Most employers are expected to be prudent when dishing out bonuses this year as unstable economic conditions continue to keep businesses on their toes.
But some banking and legal staff might find themselves having done very nicely when they open their bonus envelopes, as well as staff working for firms that have enjoyed a strong year, human resource consultants say.
Still, across the economy, the watchword is caution.
Ms Linda Teo, country manager at ManpowerGroup Singapore, said: "Although the United States economy is showing signs of recovery, the optimism has yet to spill over to local businesses. In addition, the euro zone is still facing challenges in reviving its flagging economy.
"Asia is also facing various risks, with a sharper than envisaged slowdown and financial sector vulnerabilities in China, less effective Abenomics as well as political tensions and uncertainty."
Abenomics refers to the radical monetary policy adopted by Japanese Prime Minister Shinzo Abe to try and kick-start the country's ailing economy.
Mr Ronald Lee, managing director of PrimeStaff Management Service, said 2014 was a poor year for Singapore businesses.
And this year, apart from the harsher economic environment, firms face restrictions in hiring foreign workers amid economic restructuring and related challenges such as higher labour costs and stubbornly low productivity.
He said manufacturing, which makes up about a third of the economy, continues to struggle.
Ms Teo said: "The downsides have put even more pressure on Singapore's business conditions. Unless the company has done exceptionally well in 2014, most employers would take a more prudent approach to giving bonuses."
On the whole, she said, the bonus is expected to be an average of one month for most employees.
Mr Lee expects bonuses to be 0.8 to 1.5 months for white-collar administrative and support staff across all industries.
Jobs that do not generate revenue tend to have more subdued bonuses and lower overall compensation packages, Ms Teo noted.
These roles include the administrative, human resource, IT and sales support functions.

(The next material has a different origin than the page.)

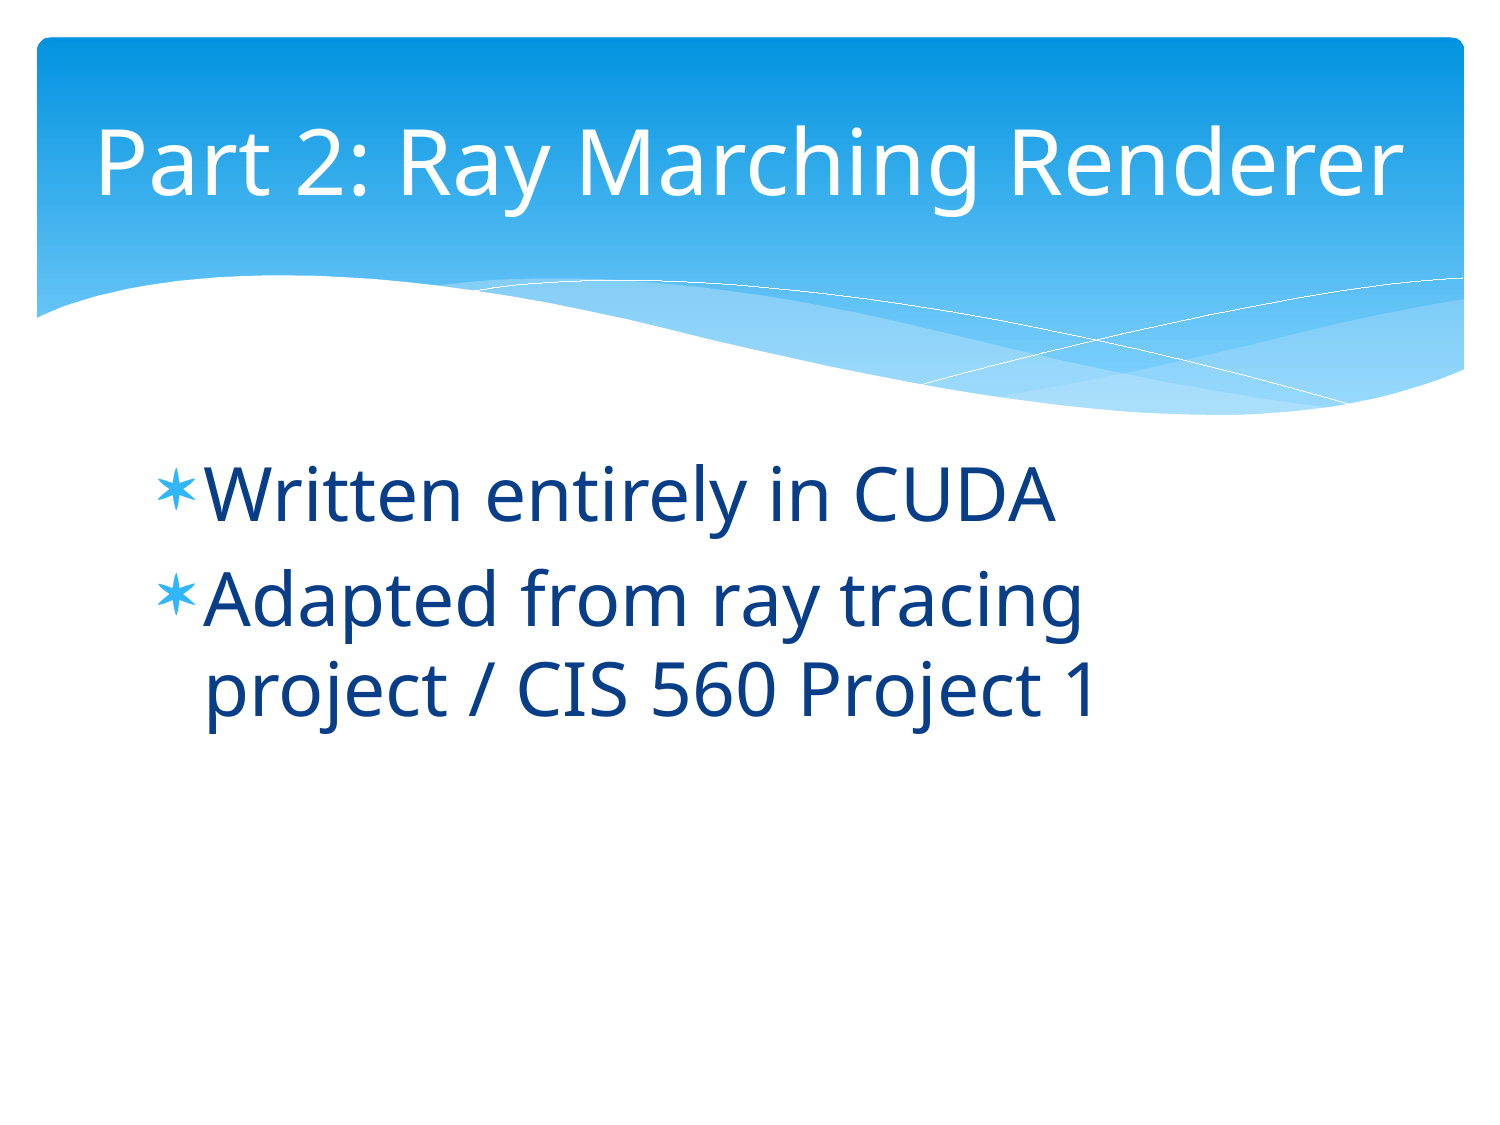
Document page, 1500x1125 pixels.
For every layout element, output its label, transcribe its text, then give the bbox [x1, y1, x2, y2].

list Written entirely in CUDA Adapted from ray tracing project / CIS 560 Project 1 [143, 438, 1359, 1005]
title Part 2: Ray Marching Renderer [75, 55, 1425, 261]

"Unlike the revenue-generating employees, the non-revenue- generating employees do not have tangible sale figures to substantiate the bonus payout," said Ms Teo. "Although the non-revenue- generating employees' performances can be assessed, their key performance indicators are usually harder to quantify."
Page Group noted that bonuses in the banking sector would generally be weak.
Mr Andrew Norton, regional managing director for South-east Asia at Page Group, said: "Having said that, the local banks have given healthy bonuses, given the relatively good bank performances."
Mr Chris Mead, regional director of Hays in Singapore, said private banking continues to lead the way in terms of bonuses, and most private banks are expected to pay out higher bonuses than investment banks.
Corporate banking has managed to sustain stable growth and staff in this sector should see relatively good bonuses, he said.
Mr Mead also said local banks remain the strongest performing in terms of net profits.
Bonuses from local banks are expected to be in the range of two to six months for most functions.
"Some regional or Asian banks have experienced growth in the last couple of years and performance should stay strong in 2014, with bonuses expected to be in the range of two to five months."
For local names such as United Overseas Bank, bonuses are generally pegged to the bank's performance and the employees' contribution to the business.
Bonuses in law vary between in-house roles, international practices and mid-level or local practices, said Mr Mead.
He added: "In-house bonuses tend to be more similar to mid-level or local firms' and the on-target bonus is anything between three and six months of annual salary.
"Large international practices have higher base salaries but bonuses are typically only two weeks to one month of an employee's yearly salary."
Mr Norton said bonuses in private practice are still likely to be good and would not vary much from previous years.
Depending on the specific practice, he said, bonuses may be four to six months.
"Singapore is still a highly reputable legal hub and the Big Four firms have established themselves as market leaders.
"Arbitration is an area which has done well and will seemingly continue to," he said.
The Big Four are Allen & Gledhill, Drew & Napier, Rajah & Tann and WongPartnership.
Hays noted growth in intellectual property, technology media and telecommunications, energy and oil and gas, with respect to law.
Mr Mead said: "Shipping is not doing as well. However, the large shipping practices remain stable. There has also been a lot of China-focused work."
Although there were not that many initial public offerings (IPOs) last year, the Republic saw robust transaction and capital market activities, which could explain the positive outlook on bonuses for the banks and law firms.
Consultant American Appraisal noted in a December report that there were 346 mergers and acquisitions (M&As) worth US$50.7 billion (S$67.5 billion) last year, compared with US$36 billion in 2013 and US$27 billion in 2012.
Mr Mead said: "We haven't seen a huge change in bonus payouts with respect to law. We have seen growth in departments requiring candidates with M&A and IPO experience.
"Some firms have actually had a record number of IPOs. However, M&A activity is more stable," he said.